Quando “una minestra” può avere un valore antropologico: è il caso di Quino, il disegnatore argentino del fumetto di Mafalda, la bambina irriverente con lo sguardo acuto e indagatore sulla vita. Mafalda ha solo 6 anni e con le sue domande disarmanti evidenzia le contraddizioni del mondo degli adulti, nel quale rifiuta di integrarsi. L’unico tratto che la rende una bambina è che non le piace la minestra, come a quasi tutti i suoi coetanei: il Prof Revelli, esperto di Gastronomia e docente presso l’Università Telematica San Raffaele Roma, spiega qual è il valore di questo alimento nel fumetto tradotto in tutto il mondo.

 

Simbolicamente la minestra cosa rappresenta?

“La minestra da sempre e in qualunque società è l’alimento povero per antonomasia, realizzato con un insieme di prodotti fatti bollire insieme in una pentola. Un cibo di rifugio, facilmente reperibile, associato ai contadini e contrapposto alla zuppa, ossia alla versione cucinata nelle case ricche che veniva rinforzata con alimenti solidi. Quindi un elemento primordiale del cibo, molto identitario a livello di classe sociale.”

 

Perché il creatore ha scelto questo tratto per ricollocare la protagonista nella sua dimensione d’infante?

“A conferma della centralità culturale del cibo, la minestra veicola un messaggio importante sul tipo di società nella quale Mafalda è nata, nel pieno degli anni ’60. A livello antropologico, non è solo l’eterno rifiuto dei più piccoli a mangiare le verdure, è piuttosto la scelta di somministrare un alimento molto comune, di routine e che quindi stanca facilmente i bambini.”

 

Ma bastava che la mamma pronunciasse la parola “meringa” per farla cedere e farle mangiare la minestra senza esitazione. Una minestra con ricatto, quindi l’espediente del dolcino funziona con i bambini?

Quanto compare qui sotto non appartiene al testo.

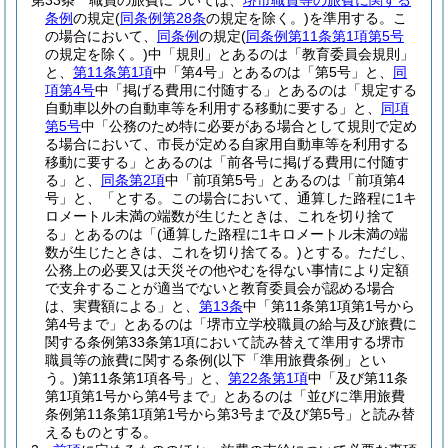
第33条
職員の旅費については、
堺市職員等の旅費に関する
条例
の規定
(
同条例第28条
の規定を除く。)
を準用する。
こ
の場合において、
同条例
の規定
(
同条例第11条第1項第5号
の規定を除く。)
中「規則」とあるのは「教育委員会規則」
と、
第11条第1項
中「第4号」とあるのは「第5号」と、
同
項第4号
中「掲げる費用に付随する」とあるのは「規定する
自動車以外の自動車等を利用する移動に要する」と、
同項
第5号
中「公務のため特に必要がある場合として規則で定め
る場合において、市長が定める自家用自動車等を利用する
移動に要する」とあるのは「前各号に掲げる費用に付随す
る」と、
同条第2項
中「前項第5号」とあるのは「前項第4
号」と、「とする。この場合において、通算した路程に1キ
ロメートル未満の端数が生じたときは、これを切り捨て
る」とあるのは「
(通算した路程に1キロメートル未満の端
数が生じたときは、これを切り捨てる。)
とする。ただし、
公務上の必要又は天災その他やむを得ない事情により定額
で支弁することが適当でないと教育委員会が認める場合
は、実費額による」と、
第13条
中「第11条第1項第1号から
第4号まで」とあるのは「堺市立学校職員の給与及び旅費に
関する条例第33条第1項において読み替えて準用する堺市
職員等の旅費に関する条例
(以下「準用旅費条例」とい
う。)
第11条第1項各号」と、
第22条第1項
中「及び第11条
第1項第1号から第4号まで」とあるのは「並びに準用旅費
条例第11条第1項第1号から第3号まで及び第5号」と読み替
えるものとする。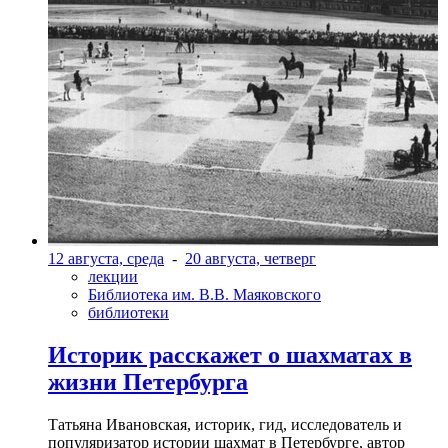
12 августа, среда
-
20 августа, четверг
лекции
Библиотека им. В.В. Маяковского
библиотеки
Историк расскажет о шахматах в
жизни Петербурга
Татьяна Ивановская, историк, гид, исследователь и
популяризатор истории шахмат в Петербурге, автор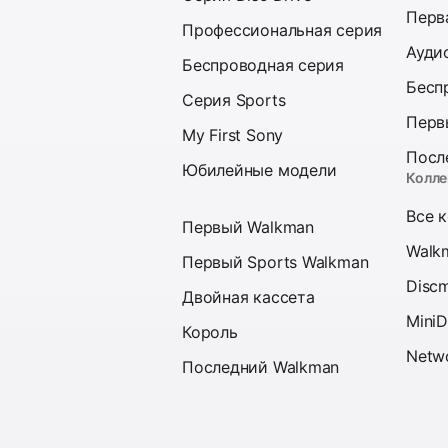
Перв
Профессиональная серия
Ауди
Беспроводная серия
Бесп
Серия Sports
Перв
My First Sony
Посл
Юбилейные модели
Колле
Все 
Первый Walkman
Walk
Первый Sports Walkman
Disc
Двойная кассета
MiniD
Король
Netw
Последний Walkman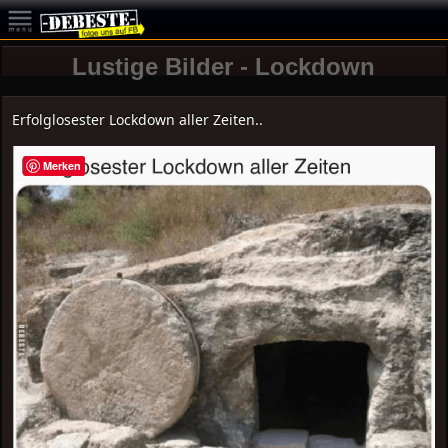
Lustige Bilder - Lockdown
Erfolglosester Lockdown aller Zeiten..
Merken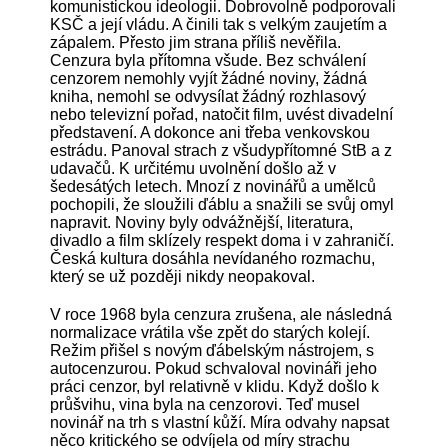
komunistickou ideologii. Dobrovolně podporovali
KSČ a její vládu. A činili tak s velkým zaujetím a
zápalem. Přesto jim strana příliš nevěřila.
Cenzura byla přítomna všude. Bez schválení
cenzorem nemohly vyjít žádné noviny, žádná
kniha, nemohl se odvysílat žádný rozhlasový
nebo televizní pořad, natočit film, uvést divadelní
představení. A dokonce ani třeba venkovskou
estrádu. Panoval strach z všudypřítomné StB a z
udavačů. K určitému uvolnění došlo až v
šedesátých letech. Mnozí z novinářů a umělců
pochopili, že sloužili ďáblu a snažili se svůj omyl
napravit. Noviny byly odvážnější, literatura,
divadlo a film sklízely respekt doma i v zahraničí.
Česká kultura dosáhla nevídaného rozmachu,
který se už později nikdy neopakoval.
V roce 1968 byla cenzura zrušena, ale následná
normalizace vrátila vše zpět do starých kolejí.
Režim přišel s novým ďábelským nástrojem, s
autocenzurou. Pokud schvaloval novináři jeho
práci cenzor, byl relativně v klidu. Když došlo k
průšvihu, vina byla na cenzorovi. Teď musel
novinář na trh s vlastní kůží. Míra odvahy napsat
něco kritického se odvíjela od míry strachu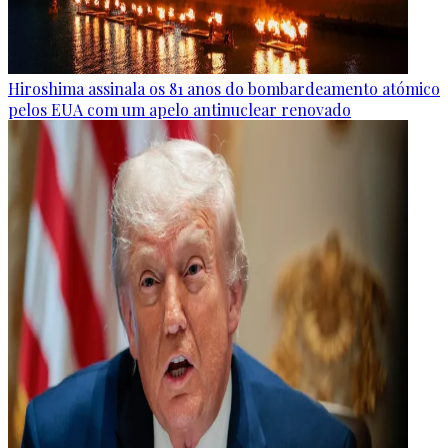
Hiroshima assinala os 81 anos do bombardeamento atómico
pelos EUA com um apelo antinuclear renovado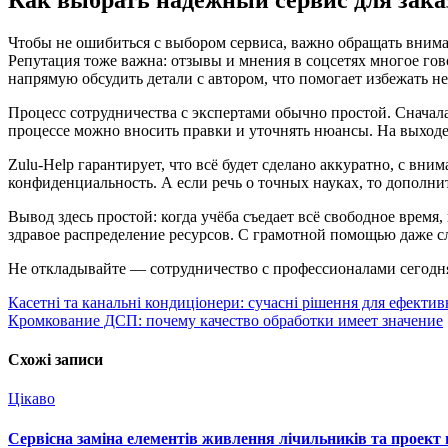
Чтобы не ошибиться с выбором сервиса, важно обращать внима
Репутация тоже важна: отзывы и мнения в соцсетях многое гов
напрямую обсудить детали с автором, что помогает избежать н
Процесс сотрудничества с экспертами обычно простой. Сначала 
процессе можно вносить правки и уточнять нюансы. На выходе
Zulu-Help гарантирует, что всё будет сделано аккуратно, с в
конфиденциальность. А если речь о точных науках, то дополни
Вывод здесь простой: когда учёба съедает всё свободное время
здравое распределение ресурсов. С грамотной помощью даже 
Не откладывайте — сотрудничество с профессионалами сегодня
Навігація
Касетні та канальні кондиціонери: сучасні рішення для ефектив
Кромкование ДСП: почему качество обработки имеет значение
записів
Схожі записи
Цікаво
Сервісна заміна елементів живлення лічильників та проект 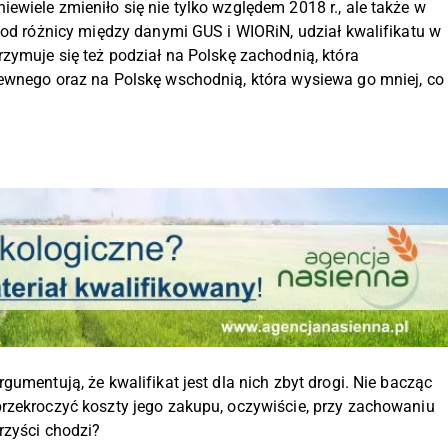
wiele zmieniło się nie tylko względem 2018 r., ale także w
 od różnicy między danymi GUS i WIORiN, udział kwalifikatu w
zymuje się też podział na Polskę zachodnią, która
iewnego oraz na Polskę wschodnią, która wysiewa go mniej, co
umentują, że kwalifikat jest dla nich zbyt drogi. Nie bacząc
rzekroczyć koszty jego zakupu, oczywiście, przy zachowaniu
rzyści chodzi?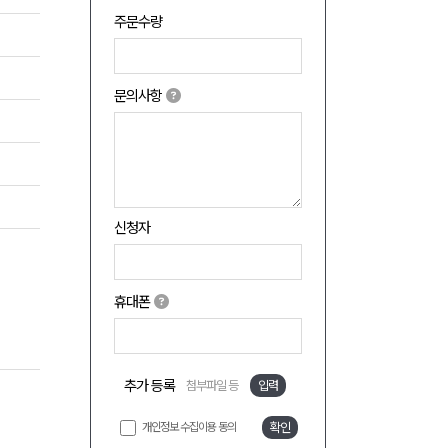
주문수량
문의사항
신청자
휴대폰
추가 등록
첨부파일 등
입력
개인정보 수집이용 동의
확인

“Il dolce è sempre un premio a livello di nutrizione. Gli zuccheri veicolano la felicità e al tempo la meringa era un premio straordinario. Non di certo un alimento comune e sempre presente nelle dispense delle case. Inoltre la sporadicità con cui mangio un alimento lo rende una cosa fantastica. Il connubio perfetto per un espediente convincente e gratificante.”